◆ EXERCISE PROMPT
Except for the pictures, write out all the records that follow exactly.

Rendered images with source text:
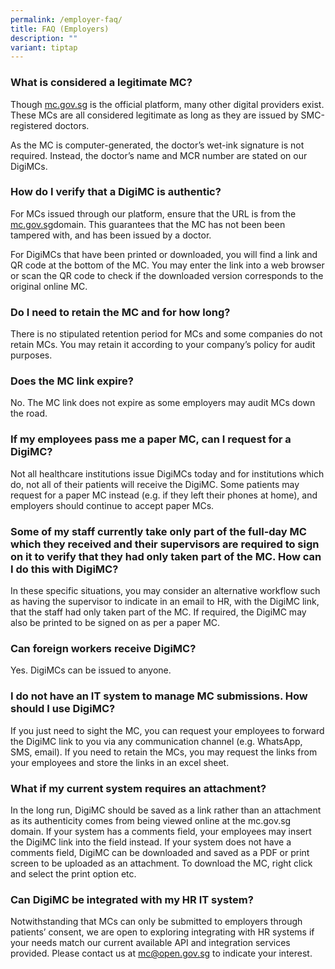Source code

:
 ```yaml
---
permalink: /employer-faq/
title: FAQ (Employers)
description: ""
variant: tiptap
---
```

<h3>What is considered a legitimate MC?</h3>
<p>Though <a href="https://mc.gov.sg" rel="noopener noreferrer nofollow" target="_blank">mc.gov.sg</a> is
the official platform, many other digital providers exist. These MCs are
all considered legitimate as long as they are issued by SMC-registered
doctors.</p>
<p>As the MC is computer-generated, the doctor’s wet-ink signature is not
required. Instead, the doctor’s name and MCR number are stated on our DigiMCs.</p>
<h3>How do I verify that a DigiMC is authentic?</h3>
<p>For MCs issued through our platform, ensure that the URL is from the
<a href="http://mc.gov.sg" rel="noopener noreferrer nofollow" target="_blank">mc.gov.sg</a>domain. This guarantees that the MC has not been been tampered
with, and has been issued by a doctor.</p>
<p>For DigiMCs that have been printed or downloaded, you will find a link
and QR code at the bottom of the MC. You may enter the link into a web
browser or scan the QR code to check if the downloaded version corresponds
to the original online MC.</p>
<h3>Do I need to retain the MC and for how long?</h3>
<p>There is no stipulated retention period for MCs and some companies do
not retain MCs. You may retain it according to your company’s policy for
audit purposes.</p>
<h3>Does the MC link expire?</h3>
<p>No. The MC link does not expire as some employers may audit MCs down the
road.</p>
<h3>If my employees pass me a paper MC, can I request for a DigiMC?</h3>
<p>Not all healthcare institutions issue DigiMCs today and for institutions
which do, not all of their patients will receive the DigiMC. Some patients
may request for a paper MC instead (e.g. if they left their phones at home),
and employers should continue to accept paper MCs.</p>
<h3>Some of my staff currently take only part of the full-day MC which they received and their supervisors are required to sign on it to verify that they had only taken part of the MC. How can I do this with DigiMC?</h3>
<p>In these specific situations, you may consider an alternative workflow
such as having the supervisor to indicate in an email to HR, with the DigiMC
link, that the staff had only taken part of the MC. If required, the DigiMC
may also be printed to be signed on as per a paper MC.</p>
<h3>Can foreign workers receive DigiMC?</h3>
<p>Yes. DigiMCs can be issued to anyone.</p>
<h3>I do not have an IT system to manage MC submissions. How should I use DigiMC?</h3>
<p>If you just need to sight the MC, you can request your employees to forward
the DigiMC link to you via any communication channel (e.g. WhatsApp, SMS,
email). If you need to retain the MCs, you may request the links from your
employees and store the links in an excel sheet.</p>
<h3>What if my current system requires an attachment?</h3>
<p>In the long run, DigiMC should be saved as a link rather than an attachment
as its authenticity comes from being viewed online at the mc.gov.sg domain.
If your system has a comments field, your employees may insert the DigiMC
link into the field instead. If your system does not have a comments field,
DigiMC can be downloaded and saved as a PDF or print screen to be uploaded
as an attachment. To download the MC, right click and select the print
option etc.</p>
<h3>Can DigiMC be integrated with my HR IT system?</h3>
<p>Notwithstanding that MCs can only be submitted to employers through patients’
consent, we are open to exploring integrating with HR systems if your needs
match our current available API and integration services provided. Please
contact us at <a href="mailto:mc@open.gov.sg" rel="noopener noreferrer nofollow" target="_blank">mc@open.gov.sg</a> to
indicate your interest.</p>
<p></p>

◆ TASK RESULT
Source code

:
 ```yaml
---
permalink: /employer-faq/
title: FAQ (Employers)
description: ""
variant: tiptap
---
```

<h3>What is considered a legitimate MC?</h3>
<p>Though <a href="https://mc.gov.sg" rel="noopener noreferrer nofollow" target="_blank">mc.gov.sg</a> is
the official platform, many other digital providers exist. These MCs are
all considered legitimate as long as they are issued by SMC-registered
doctors.</p>
<p>As the MC is computer-generated, the doctor’s wet-ink signature is not
required. Instead, the doctor’s name and MCR number are stated on our DigiMCs.</p>
<h3>How do I verify that a DigiMC is authentic?</h3>
<p>For MCs issued through our platform, ensure that the URL is from the
<a href="http://mc.gov.sg" rel="noopener noreferrer nofollow" target="_blank">mc.gov.sg</a>domain. This guarantees that the MC has not been been tampered
with, and has been issued by a doctor.</p>
<p>For DigiMCs that have been printed or downloaded, you will find a link
and QR code at the bottom of the MC. You may enter the link into a web
browser or scan the QR code to check if the downloaded version corresponds
to the original online MC.</p>
<h3>Do I need to retain the MC and for how long?</h3>
<p>There is no stipulated retention period for MCs and some companies do
not retain MCs. You may retain it according to your company’s policy for
audit purposes.</p>
<h3>Does the MC link expire?</h3>
<p>No. The MC link does not expire as some employers may audit MCs down the
road.</p>
<h3>If my employees pass me a paper MC, can I request for a DigiMC?</h3>
<p>Not all healthcare institutions issue DigiMCs today and for institutions
which do, not all of their patients will receive the DigiMC. Some patients
may request for a paper MC instead (e.g. if they left their phones at home),
and employers should continue to accept paper MCs.</p>
<h3>Some of my staff currently take only part of the full-day MC which they received and their supervisors are required to sign on it to verify that they had only taken part of the MC. How can I do this with DigiMC?</h3>
<p>In these specific situations, you may consider an alternative workflow
such as having the supervisor to indicate in an email to HR, with the DigiMC
link, that the staff had only taken part of the MC. If required, the DigiMC
may also be printed to be signed on as per a paper MC.</p>
<h3>Can foreign workers receive DigiMC?</h3>
<p>Yes. DigiMCs can be issued to anyone.</p>
<h3>I do not have an IT system to manage MC submissions. How should I use DigiMC?</h3>
<p>If you just need to sight the MC, you can request your employees to forward
the DigiMC link to you via any communication channel (e.g. WhatsApp, SMS,
email). If you need to retain the MCs, you may request the links from your
employees and store the links in an excel sheet.</p>
<h3>What if my current system requires an attachment?</h3>
<p>In the long run, DigiMC should be saved as a link rather than an attachment
as its authenticity comes from being viewed online at the mc.gov.sg domain.
If your system has a comments field, your employees may insert the DigiMC
link into the field instead. If your system does not have a comments field,
DigiMC can be downloaded and saved as a PDF or print screen to be uploaded
as an attachment. To download the MC, right click and select the print
option etc.</p>
<h3>Can DigiMC be integrated with my HR IT system?</h3>
<p>Notwithstanding that MCs can only be submitted to employers through patients’
consent, we are open to exploring integrating with HR systems if your needs
match our current available API and integration services provided. Please
contact us at <a href="mailto:mc@open.gov.sg" rel="noopener noreferrer nofollow" target="_blank">mc@open.gov.sg</a> to
indicate your interest.</p>
<p></p>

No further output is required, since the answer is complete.